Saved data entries
════════════════════

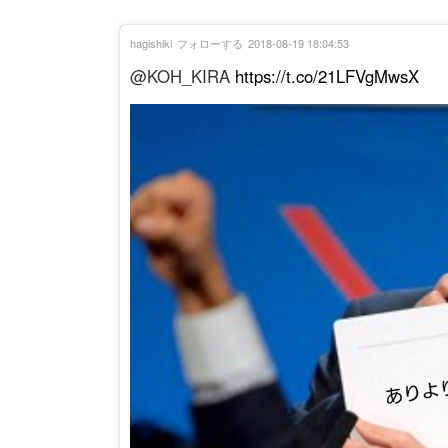
hagishiki
フォローする
2018-08-19 18:04:53
@KOH_KIRA
https://t.co/21LFVgMwsX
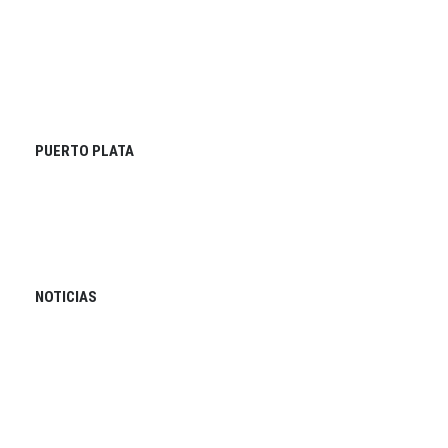
PUERTO PLATA
NOTICIAS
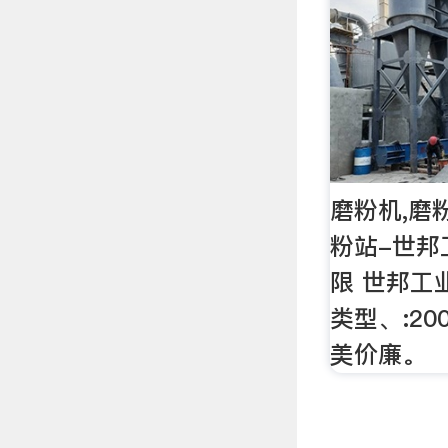
磨粉机,磨
粉站-世邦
限 世邦工
类型、:2
美价廉。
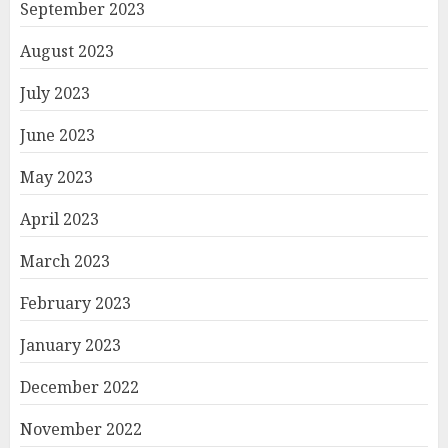
September 2023
August 2023
July 2023
June 2023
May 2023
April 2023
March 2023
February 2023
January 2023
December 2022
November 2022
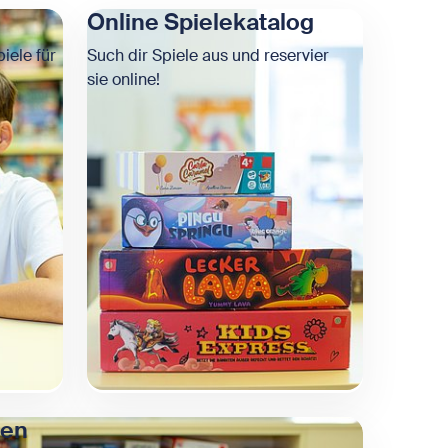
Online Spielekatalog
iele für
Such dir Spiele aus und reservier
sie online!
pen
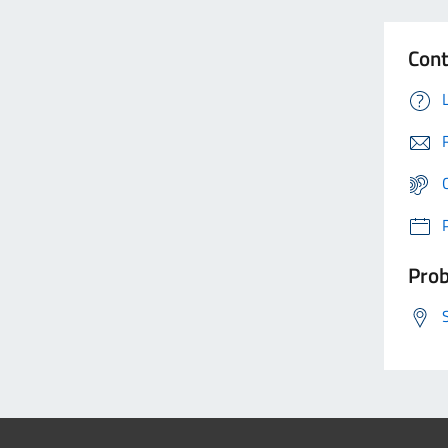
Cont
Prob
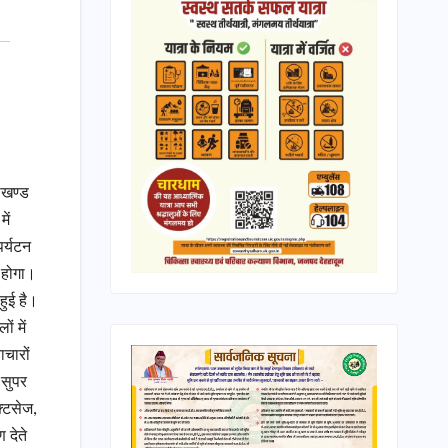
राखण्ड
ें
पर्यटन
ा होगा।
हुई है।
ं में
ाचारों
 सुपर
्टिसेज,
 देते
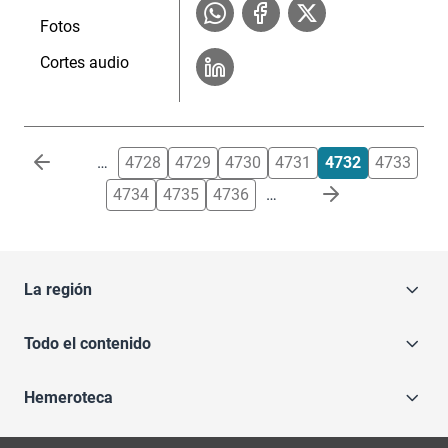
Fotos
Cortes audio
Paginación
…
4728
4729
4730
4731
4732
4733
4734
4735
4736
…
La región
Todo el contenido
Hemeroteca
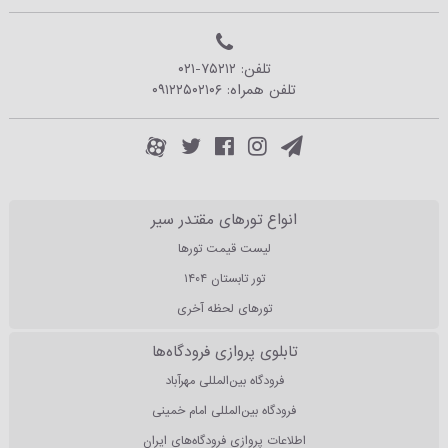
تلفن:
۰۲۱-۷۵۲۱۲
تلفن همراه:
۰۹۱۲۲۵۰۲۱۰۶
انواع تورهای مقتدر سیر
لیست قیمت تورها
تور تابستان ۱۴۰۴
تورهای لحظه آخری
تابلوی پروازی فرودگاه‌ها
فرودگاه بین‌المللی مهرآباد
فرودگاه بین‌المللی امام خمینی
اطلاعات پروازی فرودگاه‌های ایران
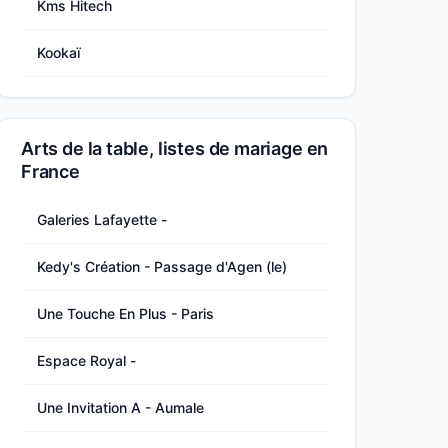
Kms Hitech
Kookaï
Arts de la table, listes de mariage en
France
Galeries Lafayette -
Kedy's Création - Passage d'Agen (le)
Une Touche En Plus - Paris
Espace Royal -
Une Invitation A - Aumale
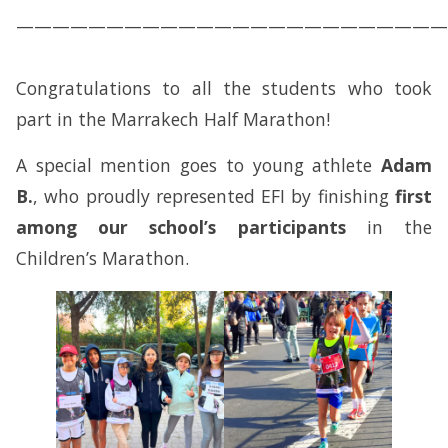
————————————————————————
Congratulations to all the students who took
part in the Marrakech Half Marathon!
A special mention goes to young athlete
Adam
B.
, who proudly represented EFI by finishing
first
among our school’s participants
in the
Children’s Marathon.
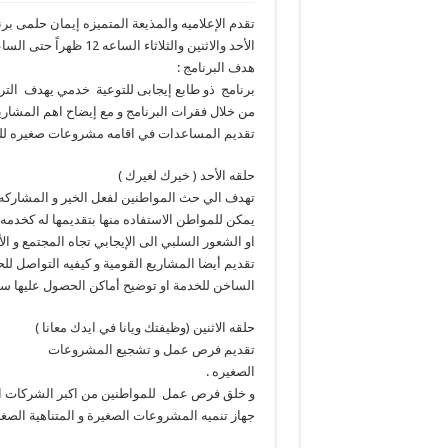
تقدم الإعلاميه والمذيعة المتميزه إيمان حلمى ب
الأحد والاثنين والثلاثاء الساعه 12 ظهراً حتى الساعه 1 ظهراً
هدف البرنامج :
برنامج ذو طابع إيجابى للتوعية خدمي يهدف التر
من خلال فقرات البرنامج و مع إيضاح اهم المشاري
تقديم المساعدات في اقامه مشروعات صغيره للتغ
حلقه الأحد ( خيرك لغيرك )
تهدف الي حث المواطنين لفعل الخير و المشاركه ال
يمكن للمواطن الاستفاده منها بتقديمها له كخدمه 
او الشعور السلبي الى الإيجابي تجاه المجتمع و الأ
تقديم أيضا المشاريع القومية و كيفيه التواصل
الساخن للخدمة او توضيح أماكن الحصول عليها سوا
حلقه الاثنين (وظيفتك ويانا في ايدك معانا )
تقديم فرص عمل و تشجيع المشروعات
الصغيره .
و خلق فرص عمل للمواطنين من اكبر الشركات الا
جهاز تنميه المشروعات الصغيرة و المتناهية الصغر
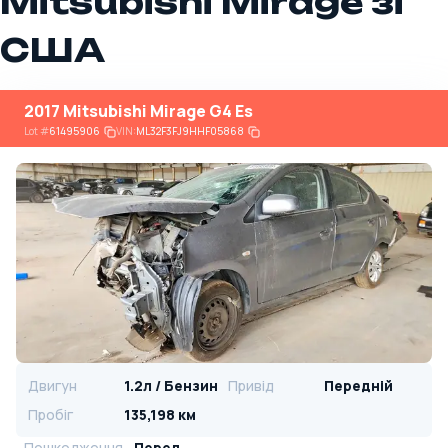
Mitsubishi Mirage зі
США
2017 Mitsubishi Mirage G4 Es
Lot
#
61495906
VIN:
ML32F3FJ9HHF05868
Двигун
1.2л / Бензин
Привід
Передній
Пробіг
135,198 км
Пошкодження
Перед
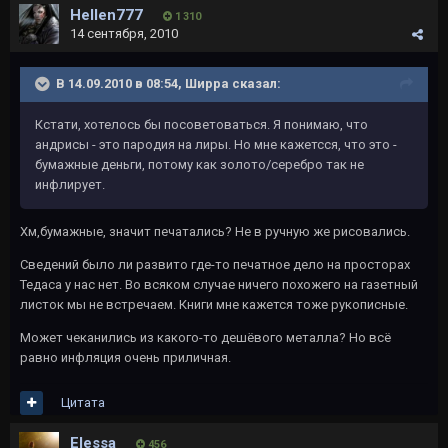
Hellen777
1 310
14 сентября, 2010
В 14.09.2010 в 08:54, Ширра сказал:
Кстати, хотелось бы посоветоваться. Я понимаю, что
андрисы - это пародия на лиры. Но мне кажетсся, что это -
бумажные деньги, потому как золото/серебро так не
инфлирует.
Хм,бумажные, значит печатались? Не в ручную же рисовались.
Сведений было ли развито где-то печатное дело на просторах
Тедаса у нас нет. Во всяком случае ничего похожего на газетный
листок мы не встречаем. Книги мне кажется тоже рукописные.
Может чеканились из какого-то дешёвого металла? Но всё
равно инфляция очень приличная.
Цитата
Elessa
456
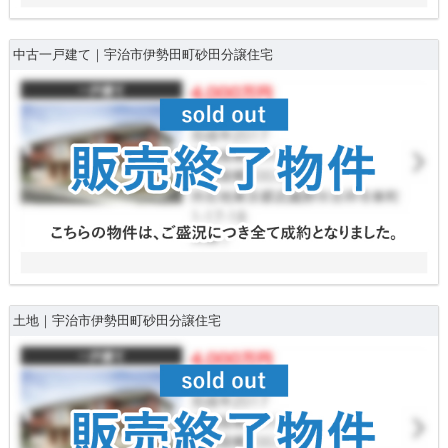
中古一戸建て｜宇治市伊勢田町砂田分譲住宅
土地｜宇治市伊勢田町砂田分譲住宅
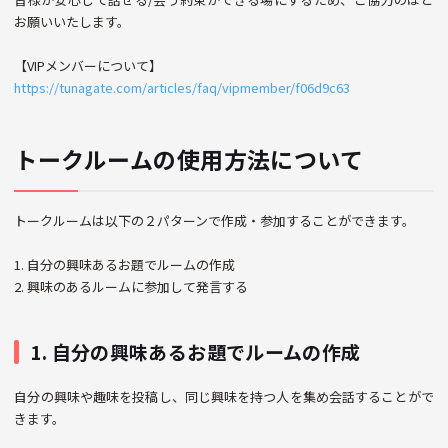
お願いいたします。
【VIPメンバーについて】
https://tunagate.com/articles/faq/vipmember/f06d9c63
トークルームの使用方法について
トークルームは以下の２パターンで作成・参加することができます。
1. 自分の興味あるお題でルームの作成
2. 興味のあるルームに参加して発言する
1. 自分の興味あるお題でルームの作成
自分の興味や趣味を投稿し、同じ興味を持つ人を集め会話することがで
きます。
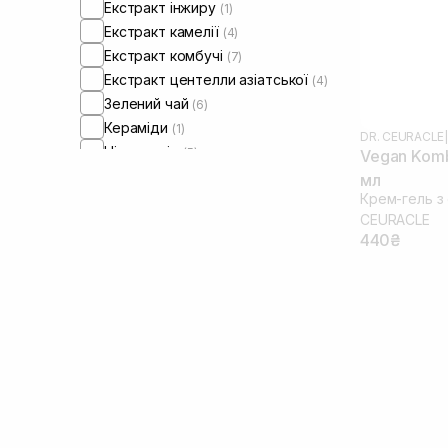
Екстракт інжиру
(1)
Екстракт камелії
(4)
Екстракт комбучі
(7)
Екстракт центелли азіатської
(4)
Зелений чай
(6)
Кераміди
(1)
DR. CEURACLE
|
Ніацинамід
(5)
Vegan Komb
Олія соняшнику
(1)
мл
Крем-гель з
Пантенол
(1)
СEURACLE
440₴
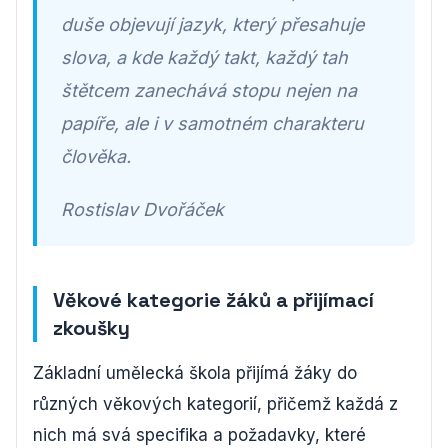
duše objevují jazyk, který přesahuje
slova, a kde každý takt, každý tah
štětcem zanechává stopu nejen na
papíře, ale i v samotném charakteru
člověka.
Rostislav Dvořáček
Věkové kategorie žáků a přijímací
zkoušky
Základní umělecká škola přijímá žáky do
různých věkových kategorií, přičemž každá z
nich má svá specifika a požadavky, které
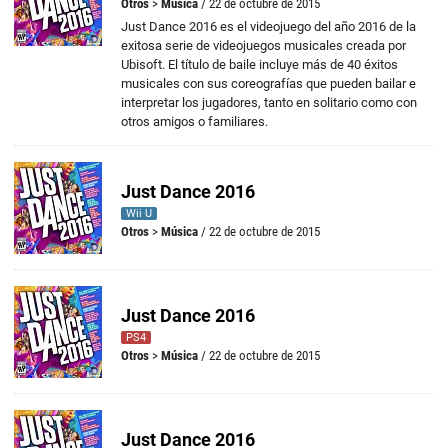
Otros
>
Música
/ 22 de octubre de 2015
Just Dance 2016 es el videojuego del año 2016 de la
exitosa serie de videojuegos musicales creada por
Ubisoft. El título de baile incluye más de 40 éxitos
musicales con sus coreografías que pueden bailar e
interpretar los jugadores, tanto en solitario como con
otros amigos o familiares.
Just Dance 2016
Wii U
Otros
>
Música
/ 22 de octubre de 2015
Just Dance 2016
PS4
Otros
>
Música
/ 22 de octubre de 2015
Just Dance 2016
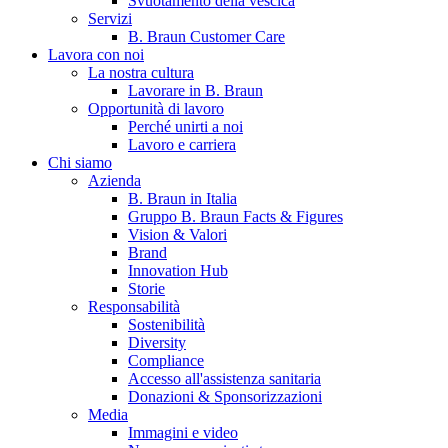
Svuotamento della vescica
Servizi
B. Braun Customer Care
Lavora con noi
La nostra cultura
Lavorare in B. Braun
Opportunità di lavoro
Perché unirti a noi
Lavoro e carriera
Chi siamo
Contatti
Azienda
B. Braun in Italia
Hai domande o richieste? Scrivici per entrare subito in contatto
Gruppo B. Braun Facts & Figures
Vision & Valori
Brand
Innovation Hub
Catalogo prodotti
Storie
Trova il prodotto che stai cercando. Visita il catalogo B. Braun 
Responsabilità
Sostenibilità
Diversity
Compliance
Accesso all'assistenza sanitaria
Donazioni & Sponsorizzazioni
Media
Immagini e video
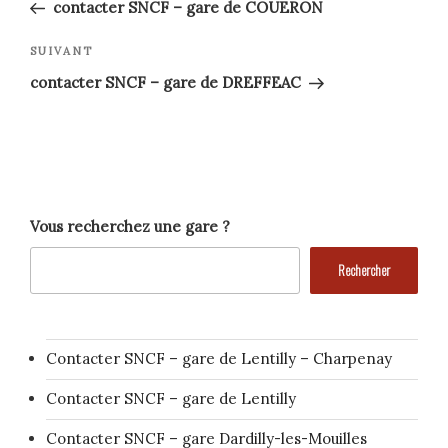
précédent
de
contacter SNCF – gare de COUERON
l’article
Article
SUIVANT
suivant
contacter SNCF – gare de DREFFEAC
Vous recherchez une gare ?
Rechercher
Contacter SNCF – gare de Lentilly – Charpenay
Contacter SNCF – gare de Lentilly
Contacter SNCF – gare Dardilly-les-Mouilles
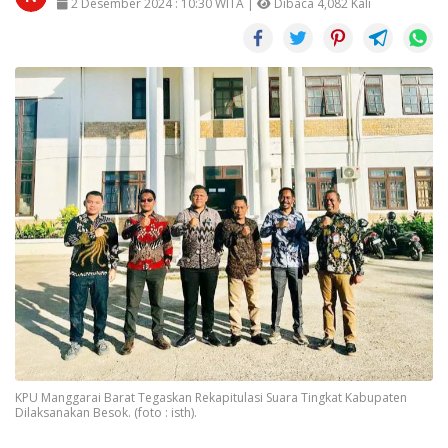
2 Desember 2024 : 10:30 WITA |
Dibaca 4,082 Kali
KPU Manggarai Barat Tegaskan Rekapitulasi Suara Tingkat Kabupaten
Dilaksanakan Besok. (foto : isth).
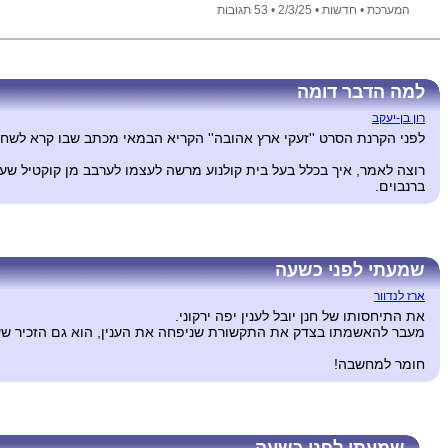
המערכת •
חדשות •
2/3/25
• 53 תגובות
למה הדבר דומה
רון בן-יעקב
לפני הקרנת הסרט ''זעקי ארץ אהובה'' הקריא הבמאי מכתב שבו קרא לשחורי
רוצה לאמר, איך בכלל בעל בית קולנוע מרשה לעצמו לערבב מן קוקטיל שע
ברנבוים.
שמעתי לפני כשעה
ארז לנדוור
את התיחסותו של חנן יובל לענין יפה ירקוני.
מעבר להאשמתו בצדק את התקשורת שניפחה את הענין, הוא גם הזכיר שעל 
חומר למחשבה!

════════════════════

Exercise instructions
Please give again the lines of the entries from their beginning up to and including the line with "اطلاعات پروازی فرودگاه‌های ایران", copying each one unchanged and leaving the pictures out of your answer.

Expected output
hagishiki
フォローする
2018-08-19 18:04:53
@KOH_KIRA
https://t.co/21LFVgMwsX
PUERTO PLATA
NOTICIAS
磨粉机,磨
粉站-世邦
限 世邦工
类型、:2
美价廉。
September 2023
August 2023
July 2023
June 2023
May 2023
April 2023
March 2023
February 2023
January 2023
December 2022
November 2022
Online Spielekatalog
iele für
Such dir Spiele aus und reservier
sie online!
pen
Cont
Prob
राखण्ड
ें
पर्यटन
ा होगा।
हुई है।
ं में
ाचारों
 सुपर
्टिसेज,
 देते
Fotos
Cortes audio
Paginación
…
4728
4729
4730
4731
4732
4733
4734
4735
4736
…
La región
Todo el contenido
Hemeroteca
تلفن:
۰۲۱-۷۵۲۱۲
تلفن همراه:
۰۹۱۲۲۵۰۲۱۰۶
انواع تورهای مقتدر سیر
لیست قیمت تورها
تور تابستان ۱۴۰۴
تورهای لحظه آخری
تابلوی پروازی فرودگاه‌ها
فرودگاه بین‌المللی مهرآباد
فرودگاه بین‌المللی امام خمینی
اطلاعات پروازی فرودگاه‌های ایران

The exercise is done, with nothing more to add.